151. Mrs. Jones is 32 years older than her daughter. Six years ago, she was exactly three times as old as her daughter. What are the correct ages of
Mrs. Jones and her daughter?

Mrs. Jones is 54; her daughter is 22. Let the daughter's age = x and Mrs. Jones age = 32 + x. Then, 6 years ago: 32 + x - 6 = 3(x - 6) 26 + x = 3x - 18 2x = 44 x = 22 32 + x = 54 (Mrs. Jones) x = 22 (daughter).

152. If each of the letters below is represented by a number between 1 and 9
inclusive, and no letter shares the same value as a different letter, can you determine the values of the letters A and E in this subtraction problem?

A B C D E

- __E G H I A__

Q B Z A

A = 9 and E = 8. We know from the left-hand column that A must be greater than E by one unit since nothing is left over (zero) after E is subtracted from A (one unit was borrowed from A to be used in the next column.) We know from the right-hand column that E must be an even number since A + A = E. Here are the possibilities: E: 2, 4, 6, 8 A: 6, 7, 8, 9 Only E = 8 and A = 9 meet the requirement that A is one unit greater than E.

153. If 4 oranges and 6 apples cost $1.30, and 6 oranges and 4 apples cost $1.20, how many oranges can you buy for $1.00?

10, (oranges cost $.10 each).

154. Jim, Jack and Joe had collected baseball cards for years and each had
the same number of cards.
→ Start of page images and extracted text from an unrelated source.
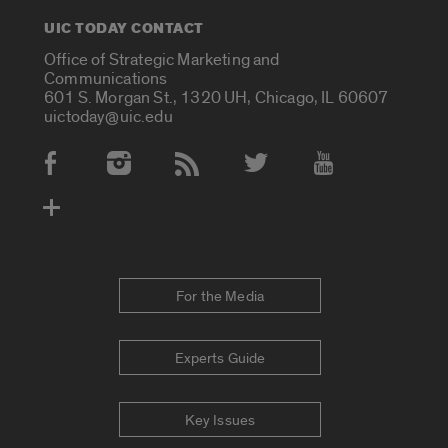
UIC TODAY CONTACT
Office of Strategic Marketing and
Communications
601 S. Morgan St., 1320 UH, Chicago, IL 60607
uictoday@uic.edu
Social Media Accounts
For the Media
Experts Guide
Key Issues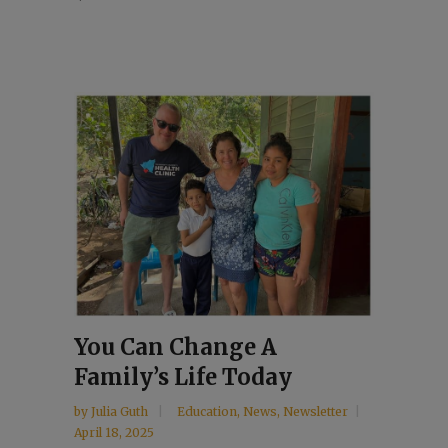
You Can Change A
Family’s Life Today
by
Julia Guth
Education
,
News
,
Newsletter
April 18, 2025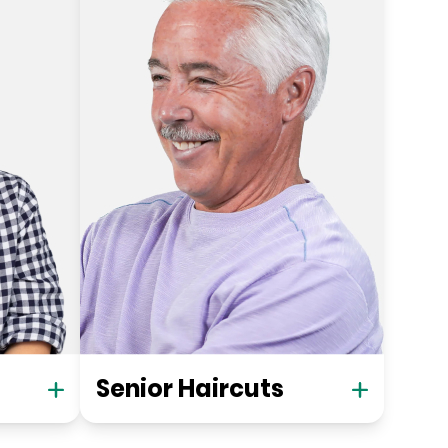
Senior Haircuts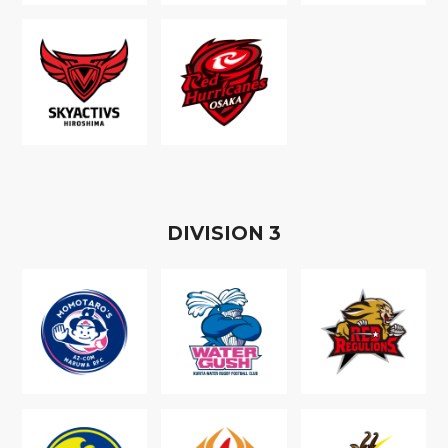
D
IVISION
3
They decided to sell them together. Each sold half of what he had in the first hour. Then they had a few more sales
at their booth before closing. Jack had one-fourth of his originals left, Jim had one-half of his originals and Joe had two left, one-eighth of his originals.
How many did they start out with together?

48. If Joe had 2 left, which is one-eighth of his originals, then he had 2 x 8 originally or 16. Since they all had the same amount to start with, then 3 x 16 = 48.

155. Can you determine how this sequence of numbers is arranged?

2 3
6 7
1 9
4 5 8

Spell out each of the numbers and you will find that the sequence is in reverse alphabetical order.

156. At a party, 1/5 of the people departed early. Later, 1/3 of the
remaining guests departed. Much later, 3/4 of those guests departed. If two people were left, how many people were originally at the party?

15. When 1/5 left, 4/5 of the people remained. When 1/3 left, 2/3 of 4/5 remained. When 3/4 of the remaining people left, 1/4 of 2/3 or 4/5 remained. 1/4 x 2/3 x 4/5 = 8/60 = 2/15. Since there were two people left, there were originally 15 people.

157. If 6 puzzle makers can compose nine puzzles in a day and a half, how many puzzle makers does it take to compose 270 puzzles in thirty days?

Nine puzzle makers. Each puzzler can compose one puzzle per day.

158. A farmer goes to the market with $100 cash. He has to buy exactly 100 animals. There are cows, geese and chicken for sale. A cow costs $15, a goose is $1 and a chicken
costs $0.25. He has to buy at least one of each animal and has to spend all his money. What does the farmer buy?

3 cows, 41 geese and 56 chicken.

159. You bought 2 antique lamps for $50 each. Later, you were offered $60
for one and you sold it, changed your mind when you saw its duplicate being sold for more, and bought it back for $70. You then sold it for $80. The
first one didn't sell at all so you reduced it by 10% below what you originally paid and managed to sell it. Did you make or lose money on the deal, and
how much?

You made $15. You must treat each transaction separately, then just add the profits and loses. The fact that you bought and sold the same lamp twice is irrelevant.

160. You have 1,432 feet of fence that must be strung out in a straight line.
A fence post must be placed for every 4 feet of fence, so how many fence posts will be needed?

359. If you answered 358, you must remember that the fence must begin and end with a post, dividing 1,432 by 4 leaves one end without a post.